More poignant and perhaps more pressing, Reed said, is the fear that pervades Forks's Hispanic community as more Border Patrol officers take up duties on the North Olympic Peninsula.

Forty-five officers currently work out of the Port Angeles headquarters.

Although it is against the agency's policy to search for illegal immigrants in schools and churches, some parents are afraid to leave their homes to buy school supplies for their children, Reed said, or to send them to school when classes resume.

Others have taken to shopping for groceries in the small hours of the morning to avoid what they fear are roaming Border Patrol officers, she said.

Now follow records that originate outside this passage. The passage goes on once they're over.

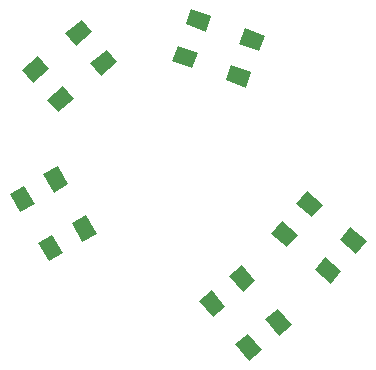
<source format=gtp>
G04 #@! TF.FileFunction,Paste,Top*
%FSLAX46Y46*%
G04 Gerber Fmt 4.6, Leading zero omitted, Abs format (unit mm)*
G04 Created by KiCad (PCBNEW 4.0.6-e0-6349~52~ubuntu16.10.1) date Sun Jul  9 07:11:00 2017*
%MOMM*%
%LPD*%
G01*
G04 APERTURE LIST*
%ADD10C,0.100000*%
G04 APERTURE END LIST*
D10*
G36*
X94072724Y-138225962D02*
X93172724Y-136667116D01*
X94385160Y-135967116D01*
X95285160Y-137525962D01*
X94072724Y-138225962D01*
X94072724Y-138225962D01*
G37*
G36*
X91214840Y-139875962D02*
X90314840Y-138317116D01*
X91527276Y-137617116D01*
X92427276Y-139175962D01*
X91214840Y-139875962D01*
X91214840Y-139875962D01*
G37*
G36*
X93614840Y-144032884D02*
X92714840Y-142474038D01*
X93927276Y-141774038D01*
X94827276Y-143332884D01*
X93614840Y-144032884D01*
X93614840Y-144032884D01*
G37*
G36*
X96472724Y-142382884D02*
X95572724Y-140824038D01*
X96785160Y-140124038D01*
X97685160Y-141682884D01*
X96472724Y-142382884D01*
X96472724Y-142382884D01*
G37*
G36*
X97158821Y-127263561D02*
X98537701Y-126106543D01*
X99437603Y-127179005D01*
X98058723Y-128336023D01*
X97158821Y-127263561D01*
X97158821Y-127263561D01*
G37*
G36*
X95037622Y-124735614D02*
X96416502Y-123578596D01*
X97316404Y-124651058D01*
X95937524Y-125808076D01*
X95037622Y-124735614D01*
X95037622Y-124735614D01*
G37*
G36*
X91360609Y-127820995D02*
X92739489Y-126663977D01*
X93639391Y-127736439D01*
X92260511Y-128893457D01*
X91360609Y-127820995D01*
X91360609Y-127820995D01*
G37*
G36*
X93481808Y-130348942D02*
X94860688Y-129191924D01*
X95760590Y-130264386D01*
X94381710Y-131421404D01*
X93481808Y-130348942D01*
X93481808Y-130348942D01*
G37*
G36*
X109084620Y-127405738D02*
X110776066Y-128021374D01*
X110297238Y-129336944D01*
X108605792Y-128721308D01*
X109084620Y-127405738D01*
X109084620Y-127405738D01*
G37*
G36*
X110213287Y-124304753D02*
X111904733Y-124920389D01*
X111425905Y-126235959D01*
X109734459Y-125620323D01*
X110213287Y-124304753D01*
X110213287Y-124304753D01*
G37*
G36*
X105702762Y-122663056D02*
X107394208Y-123278692D01*
X106915380Y-124594262D01*
X105223934Y-123978626D01*
X105702762Y-122663056D01*
X105702762Y-122663056D01*
G37*
G36*
X104574095Y-125764041D02*
X106265541Y-126379677D01*
X105786713Y-127695247D01*
X104095267Y-127079611D01*
X104574095Y-125764041D01*
X104574095Y-125764041D01*
G37*
G36*
X117038418Y-143691924D02*
X118417298Y-144848942D01*
X117517396Y-145921404D01*
X116138516Y-144764386D01*
X117038418Y-143691924D01*
X117038418Y-143691924D01*
G37*
G36*
X119159617Y-141163977D02*
X120538497Y-142320995D01*
X119638595Y-143393457D01*
X118259715Y-142236439D01*
X119159617Y-141163977D01*
X119159617Y-141163977D01*
G37*
G36*
X115482604Y-138078596D02*
X116861484Y-139235614D01*
X115961582Y-140308076D01*
X114582702Y-139151058D01*
X115482604Y-138078596D01*
X115482604Y-138078596D01*
G37*
G36*
X113361405Y-140606543D02*
X114740285Y-141763561D01*
X113840383Y-142836023D01*
X112461503Y-141679005D01*
X113361405Y-140606543D01*
X113361405Y-140606543D01*
G37*
G36*
X110515156Y-150158821D02*
X111672174Y-151537701D01*
X110599712Y-152437603D01*
X109442694Y-151058723D01*
X110515156Y-150158821D01*
X110515156Y-150158821D01*
G37*
G36*
X113043103Y-148037622D02*
X114200121Y-149416502D01*
X113127659Y-150316404D01*
X111970641Y-148937524D01*
X113043103Y-148037622D01*
X113043103Y-148037622D01*
G37*
G36*
X109957722Y-144360609D02*
X111114740Y-145739489D01*
X110042278Y-146639391D01*
X108885260Y-145260511D01*
X109957722Y-144360609D01*
X109957722Y-144360609D01*
G37*
G36*
X107429775Y-146481808D02*
X108586793Y-147860688D01*
X107514331Y-148760590D01*
X106357313Y-147381710D01*
X107429775Y-146481808D01*
X107429775Y-146481808D01*
G37*
M02*

</source>
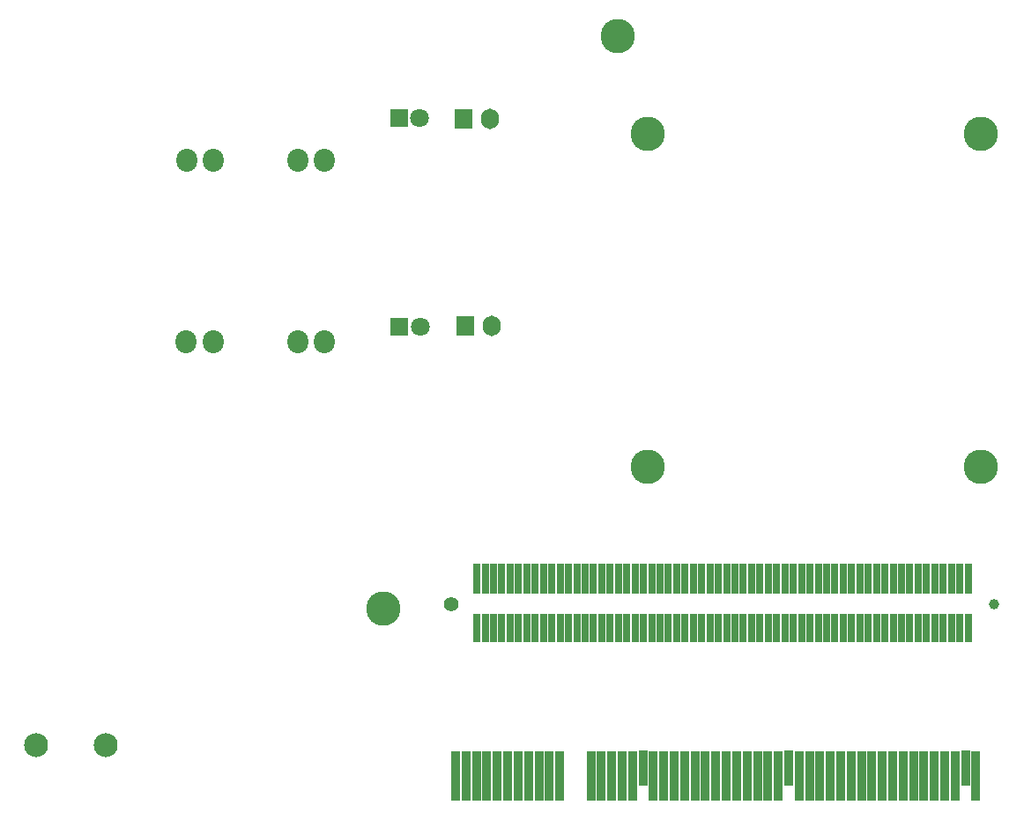
<source format=gts>
G04*
G04 #@! TF.GenerationSoftware,Altium Limited,Altium Designer,19.1.6 (110)*
G04*
G04 Layer_Color=8388736*
%FSLAX25Y25*%
%MOIN*%
G70*
G01*
G75*
%ADD19R,0.03600X0.18800*%
%ADD20R,0.03600X0.13379*%
%ADD21R,0.02769X0.11036*%
%ADD22R,0.02769X0.11824*%
%ADD23R,0.02769X0.11036*%
%ADD24R,0.02769X0.11824*%
%ADD25C,0.09068*%
%ADD26C,0.05524*%
%ADD27C,0.03950*%
%ADD28C,0.13005*%
%ADD29R,0.07099X0.07099*%
%ADD30C,0.07099*%
%ADD31R,0.06800X0.07800*%
%ADD32O,0.06800X0.07800*%
%ADD33O,0.07887X0.08674*%
D19*
X437242Y162632D02*
D03*
X441178D02*
D03*
X452987D02*
D03*
X445115D02*
D03*
X433306D02*
D03*
X429369D02*
D03*
X417558D02*
D03*
X413622D02*
D03*
X409685D02*
D03*
X405748D02*
D03*
X401811D02*
D03*
X397873D02*
D03*
X393936D02*
D03*
X389999D02*
D03*
X386062D02*
D03*
X382125D02*
D03*
X378188D02*
D03*
X456923D02*
D03*
X460860D02*
D03*
X464796D02*
D03*
X468732D02*
D03*
X472669D02*
D03*
X476605D02*
D03*
X480541D02*
D03*
X484477D02*
D03*
X488414D02*
D03*
X492350D02*
D03*
X496286D02*
D03*
X500222D02*
D03*
X508095D02*
D03*
X512031D02*
D03*
X515968D02*
D03*
X519904D02*
D03*
X523840D02*
D03*
X527776D02*
D03*
X531712D02*
D03*
X535649D02*
D03*
X539585D02*
D03*
X543521D02*
D03*
X547458D02*
D03*
X551394D02*
D03*
X555330D02*
D03*
X559266D02*
D03*
X563203D02*
D03*
X567139D02*
D03*
X575011D02*
D03*
D20*
X449051Y165342D02*
D03*
X504159D02*
D03*
X571075D02*
D03*
D21*
X502756Y218504D02*
D03*
X505906D02*
D03*
X490158D02*
D03*
X493308D02*
D03*
X477560Y218504D02*
D03*
X480709Y218504D02*
D03*
X446063Y218504D02*
D03*
X442913D02*
D03*
X436614D02*
D03*
X433465D02*
D03*
X430315D02*
D03*
X427165D02*
D03*
X424016D02*
D03*
X420866D02*
D03*
X417717D02*
D03*
X414567D02*
D03*
X411417D02*
D03*
X408268D02*
D03*
X405118D02*
D03*
X401968D02*
D03*
X398819D02*
D03*
X395669D02*
D03*
X392520D02*
D03*
X389370D02*
D03*
X386221D02*
D03*
X449213D02*
D03*
X452363D02*
D03*
X455512D02*
D03*
X458662D02*
D03*
X461811D02*
D03*
X464961D02*
D03*
X468111D02*
D03*
X471260D02*
D03*
X474410D02*
D03*
X483859Y218504D02*
D03*
X487008D02*
D03*
X496457D02*
D03*
X499607D02*
D03*
X509056D02*
D03*
X512205D02*
D03*
X515355D02*
D03*
X518504D02*
D03*
X521654D02*
D03*
X524804D02*
D03*
X527953D02*
D03*
X531103D02*
D03*
X534253D02*
D03*
X537402D02*
D03*
X540552D02*
D03*
X543701D02*
D03*
X546851D02*
D03*
X550000D02*
D03*
X553150D02*
D03*
X556300D02*
D03*
X559449D02*
D03*
X562599D02*
D03*
X565749D02*
D03*
X568898D02*
D03*
X572048D02*
D03*
D22*
X446063Y237008D02*
D03*
X442913D02*
D03*
X439764D02*
D03*
X436614D02*
D03*
X433465D02*
D03*
X424016D02*
D03*
X414567D02*
D03*
X411417D02*
D03*
X401968D02*
D03*
X395669D02*
D03*
X392520D02*
D03*
X386220D02*
D03*
X449213D02*
D03*
X452363D02*
D03*
X455512D02*
D03*
X458662D02*
D03*
X461811D02*
D03*
X464961D02*
D03*
X468111D02*
D03*
X471260D02*
D03*
X474410D02*
D03*
X477560D02*
D03*
X480709D02*
D03*
X483859D02*
D03*
X487008D02*
D03*
X490158D02*
D03*
X493308D02*
D03*
X496457D02*
D03*
X499607D02*
D03*
X502756D02*
D03*
X505906D02*
D03*
X509056D02*
D03*
X512205D02*
D03*
X515355D02*
D03*
X518504D02*
D03*
X521654D02*
D03*
X524804D02*
D03*
X527953D02*
D03*
X531103D02*
D03*
X534253D02*
D03*
X537402D02*
D03*
X540552D02*
D03*
X543701D02*
D03*
X546851D02*
D03*
X550000D02*
D03*
X553150D02*
D03*
X556300D02*
D03*
X559449D02*
D03*
X562599D02*
D03*
X565749D02*
D03*
X568898D02*
D03*
X572048D02*
D03*
D23*
X439764Y218504D02*
D03*
D24*
X430315Y237008D02*
D03*
X427165D02*
D03*
X420866D02*
D03*
X417717D02*
D03*
X408268D02*
D03*
X405118D02*
D03*
X398819D02*
D03*
X389370D02*
D03*
D25*
X219602Y174094D02*
D03*
X245823D02*
D03*
D26*
X376378Y227560D02*
D03*
D27*
X581889D02*
D03*
D28*
X451000Y405500D02*
D03*
X576984D02*
D03*
Y279516D02*
D03*
X451000D02*
D03*
X350900Y225984D02*
D03*
X439483Y442404D02*
D03*
D29*
X356693Y411417D02*
D03*
X356914Y332505D02*
D03*
D30*
X364567Y411417D02*
D03*
X364789Y332505D02*
D03*
D31*
X381339Y411024D02*
D03*
X381693Y332677D02*
D03*
D32*
X391339Y411024D02*
D03*
X391693Y332677D02*
D03*
D33*
X318415Y395660D02*
D03*
X318665Y326780D02*
D03*
X328665D02*
D03*
X286665D02*
D03*
X276165D02*
D03*
X328665Y395661D02*
D03*
X286665D02*
D03*
X276665D02*
D03*
M02*

</source>
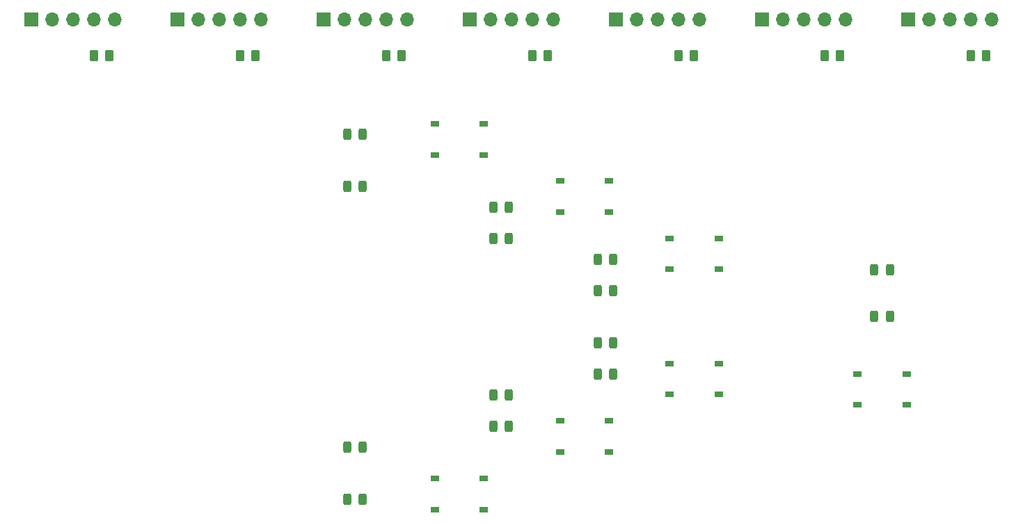
<source format=gbr>
%TF.GenerationSoftware,KiCad,Pcbnew,7.0.11+1*%
%TF.CreationDate,2024-06-09T21:21:38+01:00*%
%TF.ProjectId,crowland-green,63726f77-6c61-46e6-942d-677265656e2e,Rev 1*%
%TF.SameCoordinates,Original*%
%TF.FileFunction,Soldermask,Top*%
%TF.FilePolarity,Negative*%
%FSLAX46Y46*%
G04 Gerber Fmt 4.6, Leading zero omitted, Abs format (unit mm)*
G04 Created by KiCad (PCBNEW 7.0.11+1) date 2024-06-09 21:21:38*
%MOMM*%
%LPD*%
G01*
G04 APERTURE LIST*
G04 Aperture macros list*
%AMRoundRect*
0 Rectangle with rounded corners*
0 $1 Rounding radius*
0 $2 $3 $4 $5 $6 $7 $8 $9 X,Y pos of 4 corners*
0 Add a 4 corners polygon primitive as box body*
4,1,4,$2,$3,$4,$5,$6,$7,$8,$9,$2,$3,0*
0 Add four circle primitives for the rounded corners*
1,1,$1+$1,$2,$3*
1,1,$1+$1,$4,$5*
1,1,$1+$1,$6,$7*
1,1,$1+$1,$8,$9*
0 Add four rect primitives between the rounded corners*
20,1,$1+$1,$2,$3,$4,$5,0*
20,1,$1+$1,$4,$5,$6,$7,0*
20,1,$1+$1,$6,$7,$8,$9,0*
20,1,$1+$1,$8,$9,$2,$3,0*%
G04 Aperture macros list end*
%ADD10RoundRect,0.243750X-0.243750X-0.456250X0.243750X-0.456250X0.243750X0.456250X-0.243750X0.456250X0*%
%ADD11RoundRect,0.250000X-0.262500X-0.450000X0.262500X-0.450000X0.262500X0.450000X-0.262500X0.450000X0*%
%ADD12R,1.700000X1.700000*%
%ADD13O,1.700000X1.700000*%
%ADD14R,1.000000X0.750000*%
G04 APERTURE END LIST*
D10*
%TO.C,D3*%
X90502500Y-68580000D03*
X92377500Y-68580000D03*
%TD*%
D11*
%TO.C,R1*%
X41910000Y-50165000D03*
X43735000Y-50165000D03*
%TD*%
%TO.C,R3*%
X77470000Y-50165000D03*
X79295000Y-50165000D03*
%TD*%
D12*
%TO.C,J1*%
X34290000Y-45720000D03*
D13*
X36830000Y-45720000D03*
X39370000Y-45720000D03*
X41910000Y-45720000D03*
X44450000Y-45720000D03*
%TD*%
D12*
%TO.C,J5*%
X105410000Y-45720000D03*
D13*
X107950000Y-45720000D03*
X110490000Y-45720000D03*
X113030000Y-45720000D03*
X115570000Y-45720000D03*
%TD*%
D11*
%TO.C,R5*%
X113030000Y-50165000D03*
X114855000Y-50165000D03*
%TD*%
%TO.C,R7*%
X150415000Y-50165000D03*
X148590000Y-50165000D03*
%TD*%
D14*
%TO.C,SW7*%
X134795000Y-88930000D03*
X140795000Y-88930000D03*
X134795000Y-92680000D03*
X140795000Y-92680000D03*
%TD*%
D10*
%TO.C,D9*%
X90502500Y-91440000D03*
X92377500Y-91440000D03*
%TD*%
D14*
%TO.C,SW1*%
X83360000Y-58480000D03*
X89360000Y-58480000D03*
X83360000Y-62230000D03*
X89360000Y-62230000D03*
%TD*%
%TO.C,SW4*%
X89360000Y-105410000D03*
X83360000Y-105410000D03*
X89360000Y-101660000D03*
X83360000Y-101660000D03*
%TD*%
D12*
%TO.C,J4*%
X87630000Y-45720000D03*
D13*
X90170000Y-45720000D03*
X92710000Y-45720000D03*
X95250000Y-45720000D03*
X97790000Y-45720000D03*
%TD*%
D14*
%TO.C,SW5*%
X104600000Y-98395000D03*
X98600000Y-98395000D03*
X104600000Y-94645000D03*
X98600000Y-94645000D03*
%TD*%
D11*
%TO.C,R6*%
X130810000Y-50165000D03*
X132635000Y-50165000D03*
%TD*%
D10*
%TO.C,D4*%
X90502500Y-72390000D03*
X92377500Y-72390000D03*
%TD*%
D11*
%TO.C,R2*%
X59690000Y-50165000D03*
X61515000Y-50165000D03*
%TD*%
D12*
%TO.C,J6*%
X123190000Y-45720000D03*
D13*
X125730000Y-45720000D03*
X128270000Y-45720000D03*
X130810000Y-45720000D03*
X133350000Y-45720000D03*
%TD*%
D11*
%TO.C,R4*%
X95250000Y-50165000D03*
X97075000Y-50165000D03*
%TD*%
D10*
%TO.C,D13*%
X136857500Y-76200000D03*
X138732500Y-76200000D03*
%TD*%
%TO.C,D10*%
X90502500Y-95250000D03*
X92377500Y-95250000D03*
%TD*%
%TO.C,D2*%
X72722500Y-66040000D03*
X74597500Y-66040000D03*
%TD*%
D12*
%TO.C,J7*%
X140970000Y-45720000D03*
D13*
X143510000Y-45720000D03*
X146050000Y-45720000D03*
X148590000Y-45720000D03*
X151130000Y-45720000D03*
%TD*%
D10*
%TO.C,D5*%
X103202500Y-74930000D03*
X105077500Y-74930000D03*
%TD*%
%TO.C,D12*%
X103202500Y-88900000D03*
X105077500Y-88900000D03*
%TD*%
D14*
%TO.C,SW6*%
X117935000Y-91410000D03*
X111935000Y-91410000D03*
X117935000Y-87660000D03*
X111935000Y-87660000D03*
%TD*%
D10*
%TO.C,D7*%
X72722500Y-97790000D03*
X74597500Y-97790000D03*
%TD*%
%TO.C,D6*%
X103202500Y-78740000D03*
X105077500Y-78740000D03*
%TD*%
%TO.C,D8*%
X72722500Y-104140000D03*
X74597500Y-104140000D03*
%TD*%
D12*
%TO.C,J2*%
X52070000Y-45720000D03*
D13*
X54610000Y-45720000D03*
X57150000Y-45720000D03*
X59690000Y-45720000D03*
X62230000Y-45720000D03*
%TD*%
D10*
%TO.C,D1*%
X72722500Y-59690000D03*
X74597500Y-59690000D03*
%TD*%
%TO.C,D11*%
X103202500Y-85090000D03*
X105077500Y-85090000D03*
%TD*%
%TO.C,D14*%
X136857500Y-81915000D03*
X138732500Y-81915000D03*
%TD*%
D14*
%TO.C,SW3*%
X111935000Y-72420000D03*
X117935000Y-72420000D03*
X111935000Y-76170000D03*
X117935000Y-76170000D03*
%TD*%
%TO.C,SW2*%
X98600000Y-65435000D03*
X104600000Y-65435000D03*
X98600000Y-69185000D03*
X104600000Y-69185000D03*
%TD*%
D12*
%TO.C,J3*%
X69850000Y-45720000D03*
D13*
X72390000Y-45720000D03*
X74930000Y-45720000D03*
X77470000Y-45720000D03*
X80010000Y-45720000D03*
%TD*%
M02*

</source>
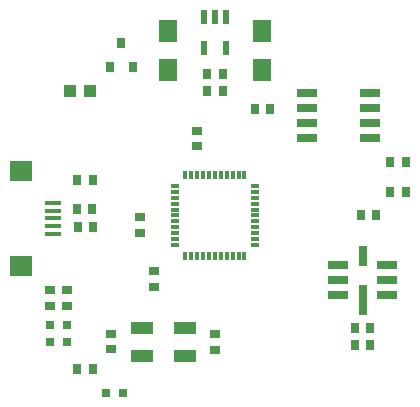
<source format=gtp>
G75*
G70*
%OFA0B0*%
%FSLAX24Y24*%
%IPPOS*%
%LPD*%
%AMOC8*
5,1,8,0,0,1.08239X$1,22.5*
%
%ADD10R,0.0315X0.0118*%
%ADD11R,0.0118X0.0315*%
%ADD12R,0.0748X0.0433*%
%ADD13R,0.0354X0.0276*%
%ADD14R,0.0551X0.0138*%
%ADD15R,0.0748X0.0709*%
%ADD16R,0.0276X0.0354*%
%ADD17R,0.0217X0.0472*%
%ADD18R,0.0630X0.0748*%
%ADD19R,0.0315X0.0354*%
%ADD20R,0.0433X0.0394*%
%ADD21R,0.0315X0.0315*%
%ADD22R,0.0709X0.0315*%
%ADD23R,0.0315X0.0984*%
%ADD24R,0.0315X0.0657*%
%ADD25R,0.0657X0.0315*%
D10*
X006489Y006843D03*
X006489Y007040D03*
X006489Y007237D03*
X006489Y007433D03*
X006489Y007630D03*
X006489Y007827D03*
X006489Y008024D03*
X006489Y008221D03*
X006489Y008418D03*
X006489Y008615D03*
X006489Y008811D03*
X009166Y008811D03*
X009166Y008615D03*
X009166Y008418D03*
X009166Y008221D03*
X009166Y008024D03*
X009166Y007827D03*
X009166Y007630D03*
X009166Y007433D03*
X009166Y007237D03*
X009166Y007040D03*
X009166Y006843D03*
D11*
X008811Y006489D03*
X008615Y006489D03*
X008418Y006489D03*
X008221Y006489D03*
X008024Y006489D03*
X007827Y006489D03*
X007630Y006489D03*
X007433Y006489D03*
X007237Y006489D03*
X007040Y006489D03*
X006843Y006489D03*
X006843Y009166D03*
X007040Y009166D03*
X007237Y009166D03*
X007433Y009166D03*
X007630Y009166D03*
X007827Y009166D03*
X008024Y009166D03*
X008221Y009166D03*
X008418Y009166D03*
X008615Y009166D03*
X008811Y009166D03*
D12*
X006844Y004059D03*
X006844Y003154D03*
X005388Y003154D03*
X005388Y004059D03*
D13*
X004378Y003881D03*
X004378Y003369D03*
X002906Y004815D03*
X002906Y005327D03*
X002315Y005327D03*
X002315Y004815D03*
X005327Y007255D03*
X005327Y007767D03*
X005796Y005965D03*
X005796Y005453D03*
X007813Y003863D03*
X007813Y003351D03*
X007237Y010130D03*
X007237Y010642D03*
D14*
X002412Y008241D03*
X002412Y007985D03*
X002412Y007729D03*
X002412Y007473D03*
X002412Y007217D03*
D15*
X001369Y006154D03*
X001369Y009304D03*
D16*
X003241Y002709D03*
X003752Y002709D03*
X003763Y007429D03*
X003252Y007429D03*
X003232Y008044D03*
X003744Y008044D03*
X003752Y009008D03*
X003241Y009008D03*
X007571Y011961D03*
X008083Y011961D03*
X008083Y012552D03*
X007571Y012552D03*
X009146Y011370D03*
X009658Y011370D03*
X012689Y007827D03*
X013201Y007827D03*
X013674Y008615D03*
X014185Y008615D03*
X014185Y009599D03*
X013674Y009599D03*
X013004Y004087D03*
X012493Y004087D03*
X012493Y003496D03*
X013004Y003496D03*
D17*
X008201Y013418D03*
X007453Y013418D03*
X007453Y014441D03*
X007827Y014441D03*
X008201Y014441D03*
D18*
X009402Y013989D03*
X009402Y012689D03*
X006252Y012689D03*
X006252Y013989D03*
D19*
X005083Y012764D03*
X004335Y012764D03*
X004709Y013591D03*
D20*
X003650Y011961D03*
X002981Y011961D03*
D21*
X002906Y004185D03*
X002906Y003595D03*
X002315Y003595D03*
X002315Y004185D03*
X004185Y001922D03*
X004776Y001922D03*
D22*
X010911Y010424D03*
X010911Y010924D03*
X010911Y011424D03*
X010911Y011924D03*
X013011Y011924D03*
X013011Y011424D03*
X013011Y010924D03*
X013011Y010424D03*
D23*
X012748Y005012D03*
D24*
X012748Y006475D03*
D25*
X011935Y006162D03*
X011935Y005662D03*
X011935Y005162D03*
X013561Y005162D03*
X013561Y005662D03*
X013561Y006162D03*
M02*

</source>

Afraid she'll lose 'Auntie'

Reed said she'd had a 7-year-old girl in her office Friday, weeping because she feared her "Auntie" would be arrested and deported.

And while the mayor said the parents of such children place them at risk, "My God, what happens to the kids?"

Concerning declaring Forks a sanctuary city, Reed said no one officially had posed the idea to her or the city council.

"I'm not sure what our legal standing would be," she said.

But she was certain the issue of illegal immigration has divided Forks citizens.

"You have those people who are trying very hard to live up to their moral perception that they need to do something to help these folks," she said.

Other residents are in favor of deporting illegal immigrants immediately, she said.

Reed angry at Congress

As for the Border Patrol, Bermudez said agents have no choice but to arrest people they find are in the country illegally.

"We are obligated to take action," he said. "We swore an oath.

"It would be malfeasance if we did not do our job. It would subject us to punitive action."

Forks was the scene of a march by 700 people protesting immigration policies on May 1, 2006. Since then, its city council has had presentations from the Border Patrol on its policies and performance.

Reed, however, is angry — at Congress.

"We need a federal immigration policy," she said.

"Our federal government and our Congress have got to do something about illegal immigration.

"We hired them to do a job. We hired them to make the tough decisions."

As for the fate of Carlos Bernabe, Reed said Friday, "I've been waiting for a call all day and I've received nothing. It's so frustrating.

"We'll begin the process again on Tuesday."